> WORK INSTRUCTIONS:
The expected copy holds every entry exactly and none of the pictures.

> RECORDS SUPPLIED:
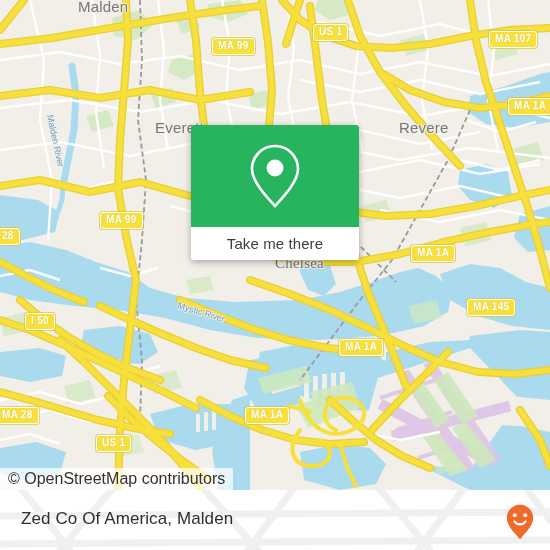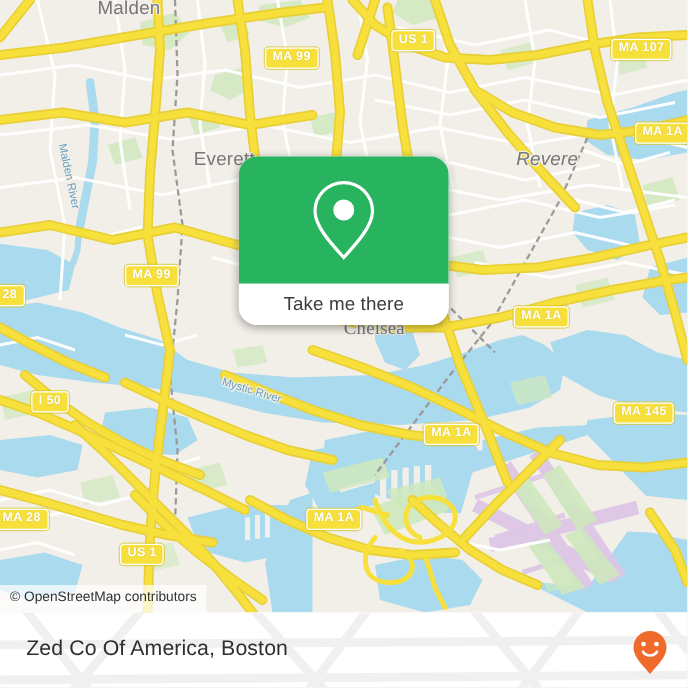--- a/index.html
+++ b/index.html
@@ -319,7 +319,7 @@
 
     <div class="maplabel city" style="left:78px;top:-2px;">Malden</div>
     <div class="maplabel city" style="left:155px;top:119px;">Everett</div>
-    <div class="maplabel city" style="left:413px;top:119px;font-style:italic;">Revere</div>
+    <div class="maplabel city" style="left:399px;top:119px;">Revere</div>
     <div class="maplabel city" style="left:275px;top:255px;font-family:Liberation Serif, serif;">Chelsea</div>
 
     <div class="maplabel river" style="left:50px;top:110px;transform:rotate(78deg);transform-origin:left center;">Malden River</div>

> FINISHED TASK:
--- a/index.html
+++ b/index.html
@@ -319,7 +319,7 @@
 
     <div class="maplabel city" style="left:78px;top:-2px;">Malden</div>
     <div class="maplabel city" style="left:155px;top:119px;">Everett</div>
-    <div class="maplabel city" style="left:413px;top:119px;font-style:italic;">Revere</div>
+    <div class="maplabel city" style="left:399px;top:119px;">Revere</div>
     <div class="maplabel city" style="left:275px;top:255px;font-family:Liberation Serif, serif;">Chelsea</div>
 
     <div class="maplabel river" style="left:50px;top:110px;transform:rotate(78deg);transform-origin:left center;">Malden River</div>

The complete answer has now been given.